OT. Przypuszczam, że pewnie mijamy się na drogach Jaworzna co jakiś czas ;)
-
Ile płaciłeś?
OT. Przypuszczam, że pewnie mijamy się na drogach Jaworzna co jakiś czas ;)
Robiłem kompleksowo;rozrząd,filtry,tuleje i gumy w przednim zawieszeniu i świeczki, zapłaciłem nie całe 2 tys.
Daj namiar na Twój warsztat.
-
Wczoraj wymieniłem świece. Poszło w miarę bez problemu, chociaż dostęp jest beznadziejny. Trzeba było jedynie nieco oczyścić otwór po starej świecy. Usługa wymiany 100zł, Świece z NGK 110zł sztuka.
-
Masz młode auto, możliwe że już kiedyś były wymieniane świece, chyba, że jesteś pierwszym właścicielem. Inna sprawa to też jak były montowane poprzednie świecie, jeśli na sucho, bez grama smaru na długości świecy i gwincie to są spore szanse na urwanie, zresztą, nigdy nie zaszkodzi co jakiś czas, raz na rok, wykręcić, nasmarować i wkręcić.
-
Odgrzewam temat. Jadę jutro oglądać rokujące Santa Fe 2005. Przycisnąłem właściciela i puścił farbę, że świece żarowe do wymiany.
1. W związku z tym 2 pytania - czy wymiana to taki problem, że należy odpuścić w ogóle to auto?
Jest w regionie Kraków/Śląsk ktoś, kto to dobrze i niedrogo ogarnia?

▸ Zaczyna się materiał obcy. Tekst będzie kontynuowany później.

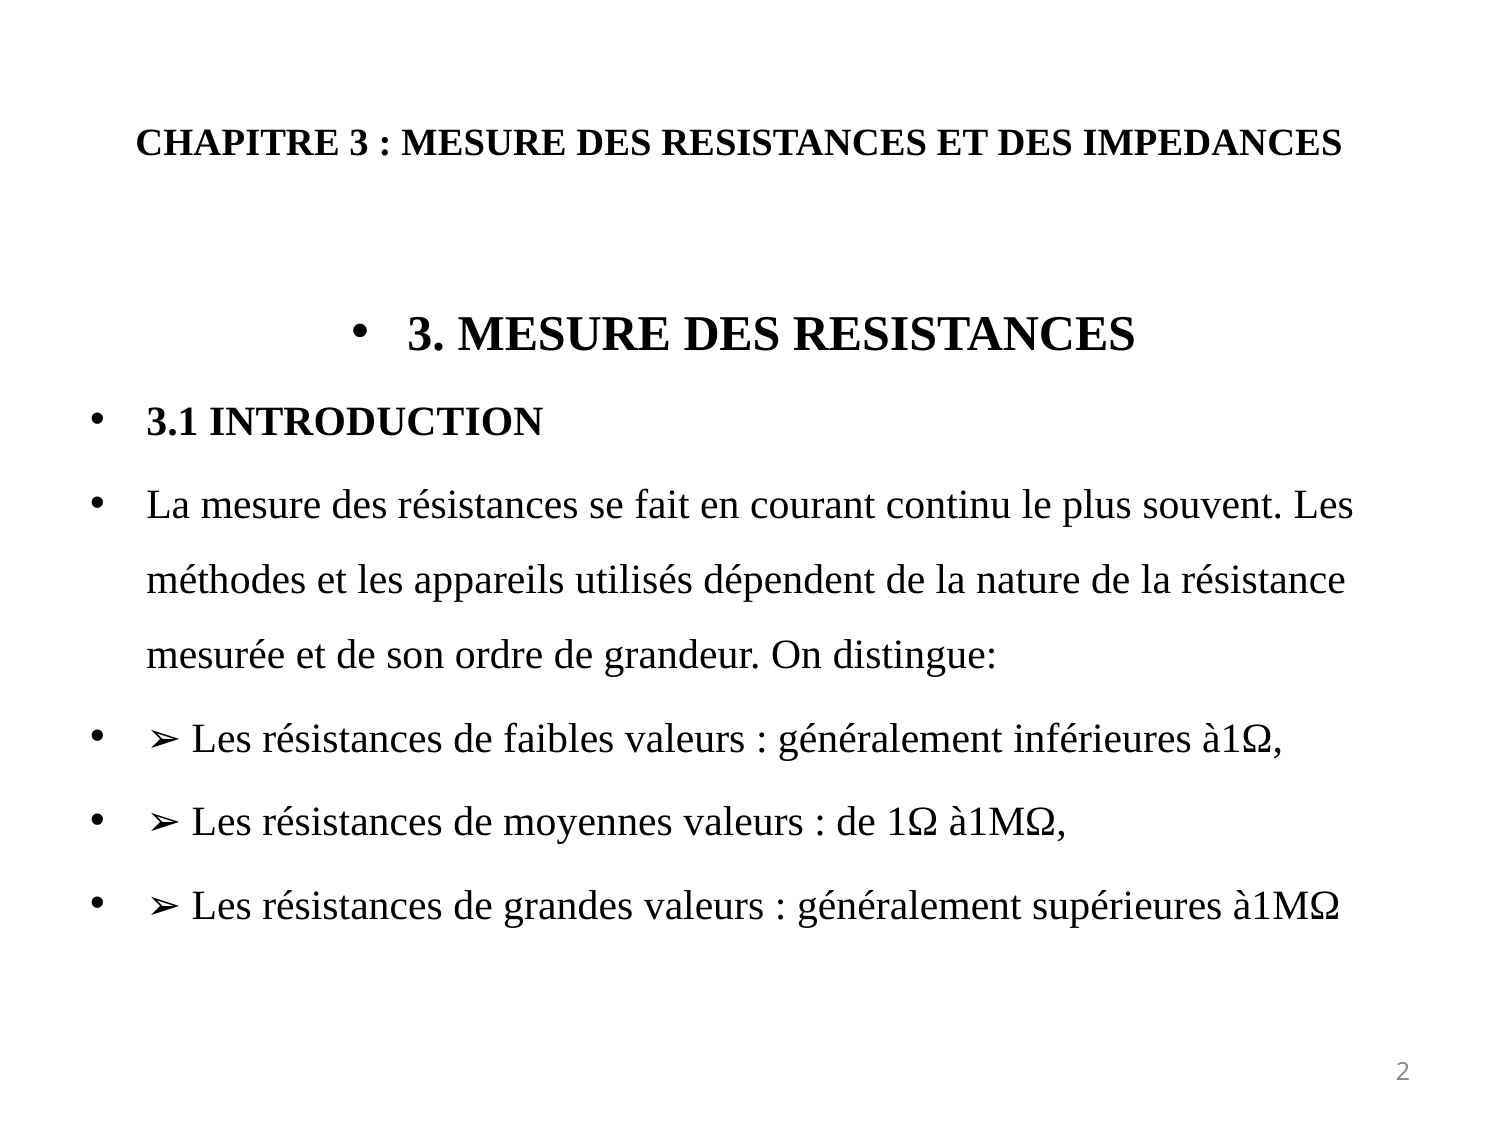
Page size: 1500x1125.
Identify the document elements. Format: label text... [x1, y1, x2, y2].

list 3. MESURE DES RESISTANCES 3.1 INTRODUCTION La mesure des résistances se fait en courant continu le plus souvent. Les méthodes et les appareils utilisés dépendent de la nature de la résistance mesurée et de son ordre de grandeur. On distingue: ➢ Les résistances de faibles valeurs : généralement inférieures à1Ω, ➢ Les résistances de moyennes valeurs : de 1Ω à1MΩ, ➢ Les résistances de grandes valeurs : généralement supérieures à1MΩ [75, 262, 1425, 1005]
title CHAPITRE 3 : MESURE DES RESISTANCES ET DES IMPEDANCES [75, 50, 1425, 238]
slide_number 2 [1074, 1042, 1425, 1103]
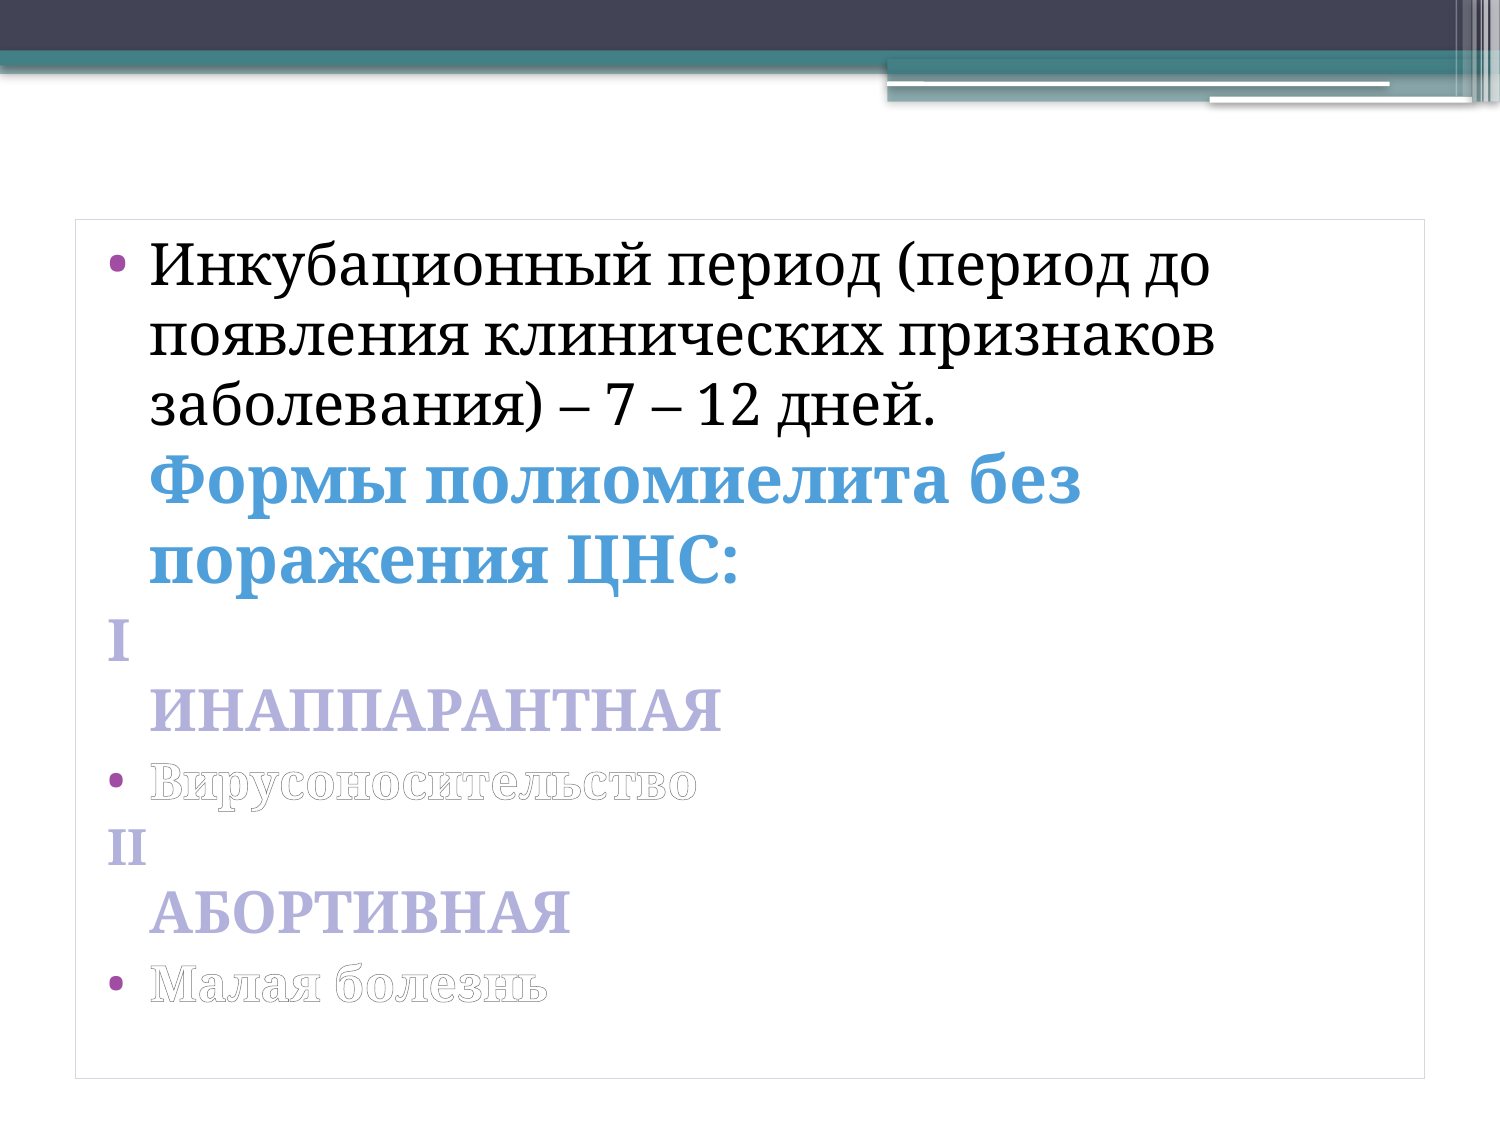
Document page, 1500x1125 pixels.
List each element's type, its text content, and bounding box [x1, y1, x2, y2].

list Инкубационный период (период до появления клинических признаков заболевания) – 7 – 12 дней. Формы полиомиелита без поражения ЦНС: I ИНАППАРАНТНАЯ Вирусоносительство II АБОРТИВНАЯ Малая болезнь [75, 219, 1425, 1079]
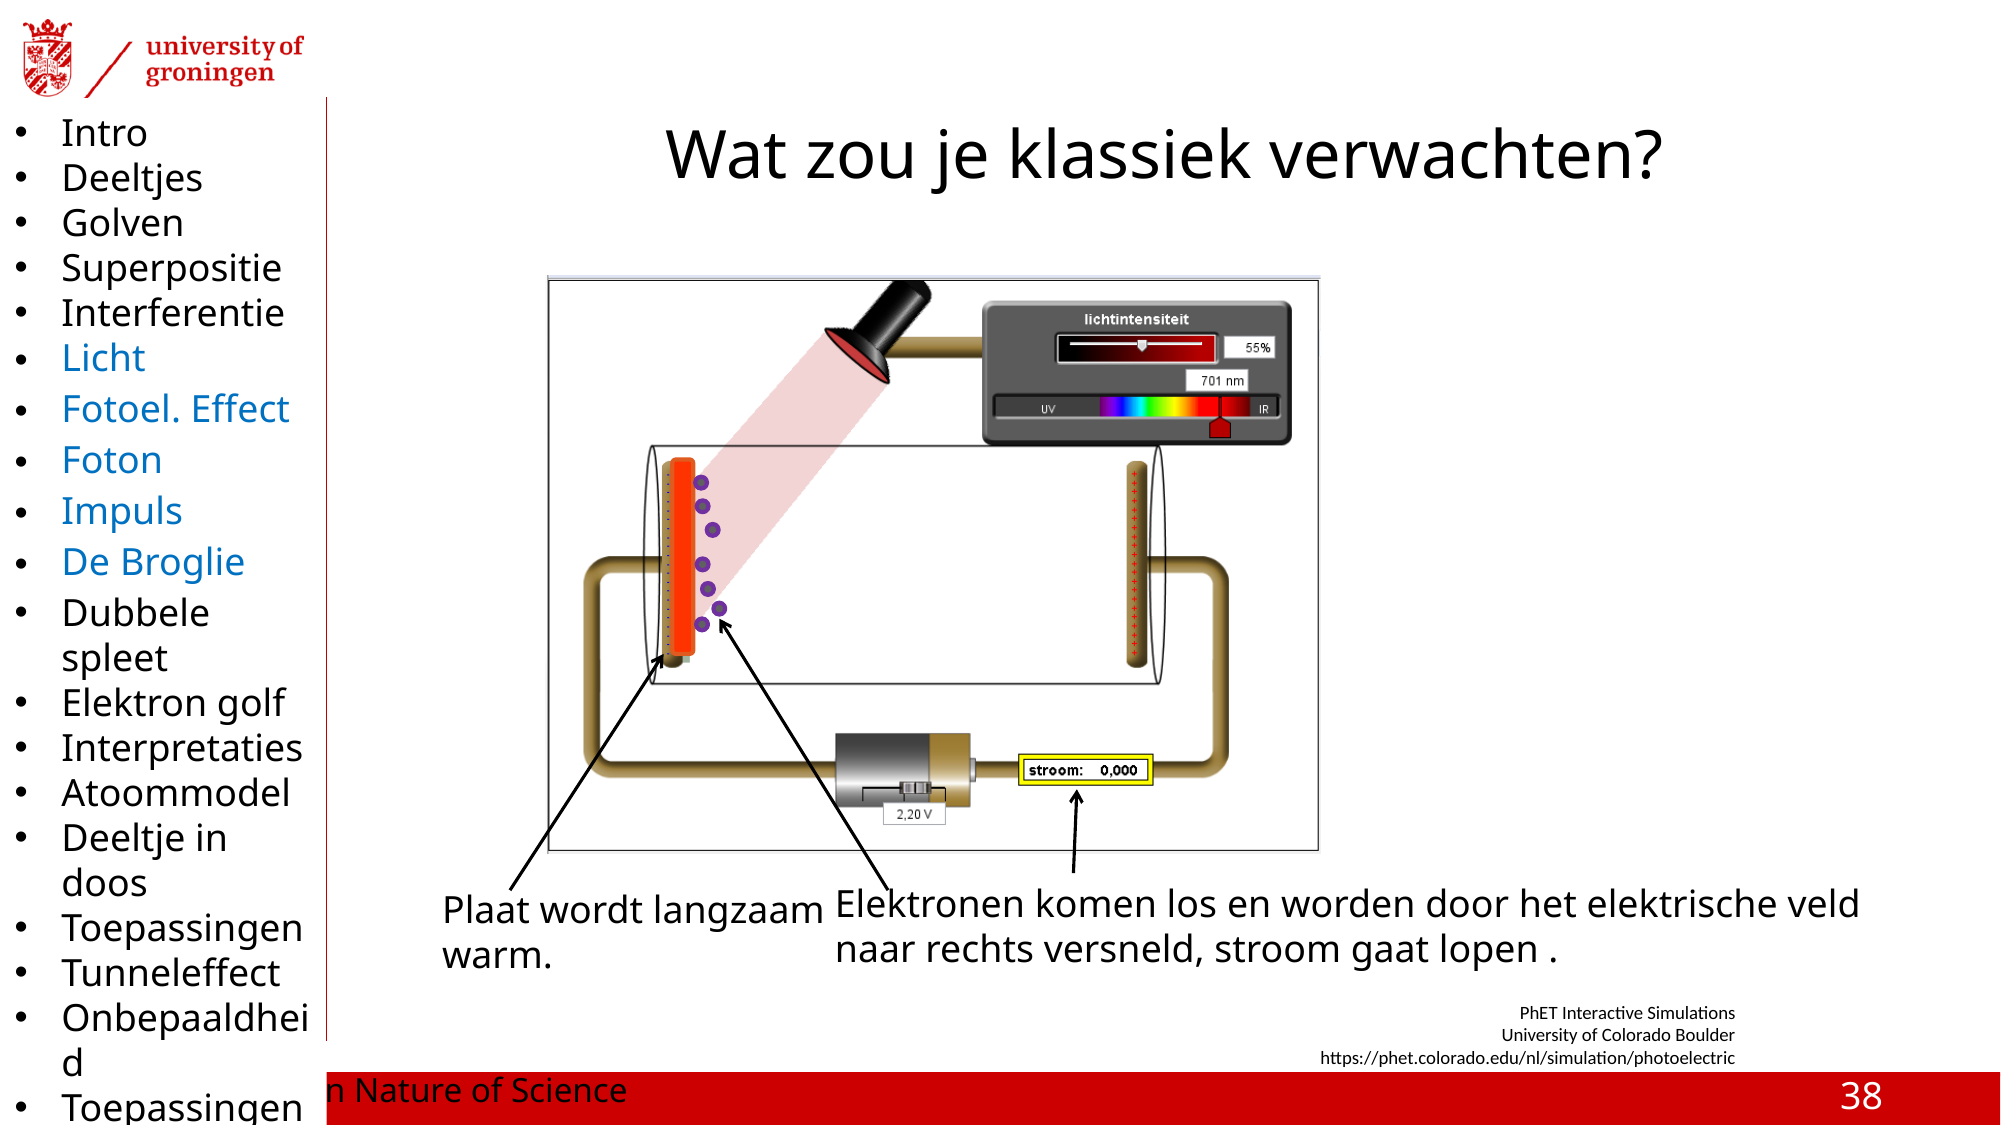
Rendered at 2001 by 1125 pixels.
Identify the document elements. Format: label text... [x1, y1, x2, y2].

2. Jak odróżnić (na zimnym silniku), czy problemem są tylko świece, czy np. wtryski i uszczelniacze też?
-
Nie wiem, czy to Ci się jeszcze przyda doc, ale:
ad.1: Wymiana świec to nie problem jeśli nie są zapieczone. Jeśli są to jest problem. Jak się świeca urwie, to jest to duży problem.
ad.2: Nie odróżnisz tego za bardzo na zimnym. Ale przy obecnych temperaturach po nocnym postoju uszkodzone świece w CRDI objawiają się problemami z rozruchem, nierówną pracą silnika przez kilka do kilkunastu sekund oraz gęstym, białym dymem z rury wydechowej. Zapach dymu ostry, nieprzyjemny,"gryzący".
Problemy z wtryskami to czarny dym, najczęściej przy dodawaniu gazu w czasie jazdy. Im więcej czarnego dymu, tym gorzej.
-
Oglądałem dzisiaj to auto, odpalałem go na zimno. Puścił trochę białego dymu, ale niewiele. Przez jakieś 20-30 sekund pracował nierówno, potem się uspokoił.
Kontrolka świec żarowych gasła dość szybko. Nie wiem, czy tam dodatkowo nie ma problemu elektrycznego...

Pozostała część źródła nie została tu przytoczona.